The text  needs editing in terms of language and spelling. to get rid of phrases like "are currently used widespread used".Different is an adjective, never a verb, among other similar minor language quibbles

Author response

We have changed these

Round 2

Reviewer 1 Report

The discussion and conclusion should be improved.

At the moment the authors analyze the age-related changes on the microbiome. However, the only hint at a justification of the change is the following sentences in the conclusion:

„One of the hypotheses is that during aging, the opposite of neonatal gut colonization occurs ultimately leading to an unstable microbiota composition. It could be the case that the elderly subjects in our study were relatively healthy thereby showing the initial stages of microbiota change.“

These sentences leave the reader unfortunately very unsatisfied. I encourage the authors to offer a more detailed description of what „opposite of neonatal gut colonization“, and why it would occur.
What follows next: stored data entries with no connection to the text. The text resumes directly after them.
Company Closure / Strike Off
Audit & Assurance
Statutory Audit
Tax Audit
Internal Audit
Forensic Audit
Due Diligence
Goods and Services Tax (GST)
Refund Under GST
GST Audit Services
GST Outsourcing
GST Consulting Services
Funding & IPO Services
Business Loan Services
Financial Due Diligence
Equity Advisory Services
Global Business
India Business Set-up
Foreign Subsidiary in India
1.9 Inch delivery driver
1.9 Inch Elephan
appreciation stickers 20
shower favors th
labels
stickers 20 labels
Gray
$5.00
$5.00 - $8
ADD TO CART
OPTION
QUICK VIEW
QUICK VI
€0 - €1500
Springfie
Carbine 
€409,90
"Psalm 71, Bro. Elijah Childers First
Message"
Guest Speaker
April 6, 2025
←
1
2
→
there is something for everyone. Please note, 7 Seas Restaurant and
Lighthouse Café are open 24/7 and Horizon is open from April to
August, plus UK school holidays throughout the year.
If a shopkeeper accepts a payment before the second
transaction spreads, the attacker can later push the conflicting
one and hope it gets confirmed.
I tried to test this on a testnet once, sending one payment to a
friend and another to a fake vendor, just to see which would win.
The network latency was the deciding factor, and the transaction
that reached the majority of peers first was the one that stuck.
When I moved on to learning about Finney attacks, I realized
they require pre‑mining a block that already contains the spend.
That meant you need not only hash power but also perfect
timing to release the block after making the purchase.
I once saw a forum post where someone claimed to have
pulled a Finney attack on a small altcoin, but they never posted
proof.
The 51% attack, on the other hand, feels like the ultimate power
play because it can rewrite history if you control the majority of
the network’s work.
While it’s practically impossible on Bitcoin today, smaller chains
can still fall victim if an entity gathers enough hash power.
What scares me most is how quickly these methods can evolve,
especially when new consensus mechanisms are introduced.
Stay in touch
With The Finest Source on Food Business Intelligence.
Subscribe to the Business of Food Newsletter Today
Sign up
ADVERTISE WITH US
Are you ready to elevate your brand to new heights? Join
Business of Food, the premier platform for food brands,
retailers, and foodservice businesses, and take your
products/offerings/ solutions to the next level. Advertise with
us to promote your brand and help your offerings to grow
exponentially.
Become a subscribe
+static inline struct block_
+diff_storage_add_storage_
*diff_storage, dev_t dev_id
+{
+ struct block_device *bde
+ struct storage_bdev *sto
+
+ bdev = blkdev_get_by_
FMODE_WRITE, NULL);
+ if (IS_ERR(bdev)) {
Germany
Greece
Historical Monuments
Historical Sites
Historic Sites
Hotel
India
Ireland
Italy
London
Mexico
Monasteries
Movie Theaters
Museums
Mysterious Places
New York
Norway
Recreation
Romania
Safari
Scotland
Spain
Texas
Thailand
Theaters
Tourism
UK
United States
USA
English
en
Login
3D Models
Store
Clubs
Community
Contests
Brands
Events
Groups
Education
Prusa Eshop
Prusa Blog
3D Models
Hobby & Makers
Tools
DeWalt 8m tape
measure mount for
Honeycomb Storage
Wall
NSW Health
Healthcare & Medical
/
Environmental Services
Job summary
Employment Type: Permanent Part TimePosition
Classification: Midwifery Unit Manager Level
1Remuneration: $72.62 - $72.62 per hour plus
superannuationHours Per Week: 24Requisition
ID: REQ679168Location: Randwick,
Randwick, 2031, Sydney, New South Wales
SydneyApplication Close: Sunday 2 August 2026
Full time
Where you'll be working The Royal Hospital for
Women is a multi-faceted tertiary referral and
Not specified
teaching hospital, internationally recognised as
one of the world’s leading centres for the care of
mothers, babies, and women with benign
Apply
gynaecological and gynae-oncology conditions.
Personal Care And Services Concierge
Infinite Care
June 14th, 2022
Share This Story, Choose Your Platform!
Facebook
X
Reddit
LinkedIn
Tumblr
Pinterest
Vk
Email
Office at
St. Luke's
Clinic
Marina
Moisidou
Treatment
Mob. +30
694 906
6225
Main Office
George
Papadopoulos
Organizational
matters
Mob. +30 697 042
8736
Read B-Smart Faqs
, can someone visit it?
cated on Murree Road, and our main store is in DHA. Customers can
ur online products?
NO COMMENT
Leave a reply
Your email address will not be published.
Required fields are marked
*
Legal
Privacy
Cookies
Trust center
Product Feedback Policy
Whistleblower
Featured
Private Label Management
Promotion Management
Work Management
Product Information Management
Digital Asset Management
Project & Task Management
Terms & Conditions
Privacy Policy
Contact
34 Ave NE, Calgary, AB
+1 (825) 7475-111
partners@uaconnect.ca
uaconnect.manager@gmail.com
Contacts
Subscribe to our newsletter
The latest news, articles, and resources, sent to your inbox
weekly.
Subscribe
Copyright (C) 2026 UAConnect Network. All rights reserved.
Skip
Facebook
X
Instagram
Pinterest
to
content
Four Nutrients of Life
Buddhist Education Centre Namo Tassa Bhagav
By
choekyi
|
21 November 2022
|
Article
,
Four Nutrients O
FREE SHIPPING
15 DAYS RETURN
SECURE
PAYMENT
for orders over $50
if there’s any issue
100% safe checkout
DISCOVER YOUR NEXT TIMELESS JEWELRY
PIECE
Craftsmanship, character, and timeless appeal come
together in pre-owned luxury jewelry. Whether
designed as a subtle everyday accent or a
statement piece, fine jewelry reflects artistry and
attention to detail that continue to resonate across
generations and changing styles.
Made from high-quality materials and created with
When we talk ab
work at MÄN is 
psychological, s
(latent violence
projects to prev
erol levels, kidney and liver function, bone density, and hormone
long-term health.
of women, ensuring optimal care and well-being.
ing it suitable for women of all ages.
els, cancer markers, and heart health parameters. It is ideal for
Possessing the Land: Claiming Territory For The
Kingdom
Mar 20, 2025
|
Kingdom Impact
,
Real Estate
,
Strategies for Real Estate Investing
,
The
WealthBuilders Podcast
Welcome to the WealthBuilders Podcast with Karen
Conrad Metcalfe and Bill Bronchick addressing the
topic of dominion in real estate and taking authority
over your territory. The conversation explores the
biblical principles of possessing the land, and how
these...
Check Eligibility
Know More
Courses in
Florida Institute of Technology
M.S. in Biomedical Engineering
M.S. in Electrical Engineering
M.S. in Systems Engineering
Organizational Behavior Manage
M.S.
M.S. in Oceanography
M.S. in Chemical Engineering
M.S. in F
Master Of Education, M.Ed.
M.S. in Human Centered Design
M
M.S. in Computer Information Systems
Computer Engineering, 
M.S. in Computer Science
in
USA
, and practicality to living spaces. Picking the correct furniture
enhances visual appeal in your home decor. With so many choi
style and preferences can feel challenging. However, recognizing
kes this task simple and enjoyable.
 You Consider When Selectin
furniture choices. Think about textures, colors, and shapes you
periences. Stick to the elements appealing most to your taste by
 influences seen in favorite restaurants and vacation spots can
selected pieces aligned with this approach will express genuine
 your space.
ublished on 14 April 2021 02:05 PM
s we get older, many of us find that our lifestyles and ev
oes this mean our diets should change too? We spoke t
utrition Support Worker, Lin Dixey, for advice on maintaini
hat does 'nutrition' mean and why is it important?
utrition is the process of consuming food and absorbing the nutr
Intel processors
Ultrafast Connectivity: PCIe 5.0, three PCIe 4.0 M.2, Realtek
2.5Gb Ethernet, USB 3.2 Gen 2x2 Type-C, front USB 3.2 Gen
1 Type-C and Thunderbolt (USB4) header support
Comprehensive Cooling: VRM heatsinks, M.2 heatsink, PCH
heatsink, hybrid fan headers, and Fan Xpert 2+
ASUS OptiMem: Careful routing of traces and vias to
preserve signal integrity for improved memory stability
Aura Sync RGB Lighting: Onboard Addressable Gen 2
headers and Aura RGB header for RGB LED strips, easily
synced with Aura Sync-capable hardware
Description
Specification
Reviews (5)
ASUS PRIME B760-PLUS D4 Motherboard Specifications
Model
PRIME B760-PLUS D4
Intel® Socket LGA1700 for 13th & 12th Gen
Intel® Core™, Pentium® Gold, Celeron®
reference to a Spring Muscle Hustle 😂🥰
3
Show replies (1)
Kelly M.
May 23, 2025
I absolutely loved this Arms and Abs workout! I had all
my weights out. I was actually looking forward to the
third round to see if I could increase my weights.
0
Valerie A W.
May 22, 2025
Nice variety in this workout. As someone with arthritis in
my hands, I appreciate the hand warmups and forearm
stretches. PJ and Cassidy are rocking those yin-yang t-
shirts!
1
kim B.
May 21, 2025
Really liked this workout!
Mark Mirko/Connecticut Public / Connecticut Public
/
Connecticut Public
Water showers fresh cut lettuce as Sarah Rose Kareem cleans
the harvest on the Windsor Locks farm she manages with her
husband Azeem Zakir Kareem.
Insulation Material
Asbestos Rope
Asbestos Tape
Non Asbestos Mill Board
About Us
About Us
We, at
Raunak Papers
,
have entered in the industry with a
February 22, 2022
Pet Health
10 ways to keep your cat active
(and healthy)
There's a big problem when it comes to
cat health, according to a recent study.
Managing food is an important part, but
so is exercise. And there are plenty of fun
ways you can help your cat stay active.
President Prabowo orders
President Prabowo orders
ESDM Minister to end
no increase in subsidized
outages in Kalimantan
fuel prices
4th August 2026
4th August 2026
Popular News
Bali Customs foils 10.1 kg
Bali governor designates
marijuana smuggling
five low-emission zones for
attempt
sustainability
Again, a clear aim experimental aim, and hypothesis should be stated at the start. This has not been done. 

Author Response

Point 1: At the moment the authors analyze the age-related changes on the microbiome. However, the only hint at a justification of the change is the following sentences in the conclusion:

We have deepened the discussion that (indeed) was not clear enough:

The increased α-diversity that we found is not completely explained despite the fact that, age-dependent changes in the gut microbiome composition have been described with some microbiota becoming more prevalent while other do less so (17). However, mostly a reduction in bacterial diversity is seen, which is attributed to age-related changes in the gastrointestinal tract, with a concomitant decline in immune function. One of the hypotheses for this loss in diversity by aging is that the opposite of neonatal gut colonization occurs, due to the changes described above, ultimately leading to an unstable microbiota composition and diversity loss. It could be the case that the elderly subjects in our study were relatively healthy thereby not yet showing the initial stages of microbiota change. Otherwise, differences in microbiota analyses may contribute to the variability that is reported in the literature (17).

Point 2: Again, a clear aim experimental aim, and hypothesis should be stated at the start. This has not been done.

We clarified the hypothesis and aims in the last paragraph of the introduction:

We hypothesize that the age related decrease in anabolic response may be caused by diminished stimulating effects of BAs on meal-induced FGF19 and GLP-1 release in elderly compared to the young subjects. To that end, we explored the differences between elderly and younger subjects with respect to postprandial bile acid response and its effect on energy metabolism. Additionally we investigated whether differences in gut microbiota composition can be linked to these outcomes.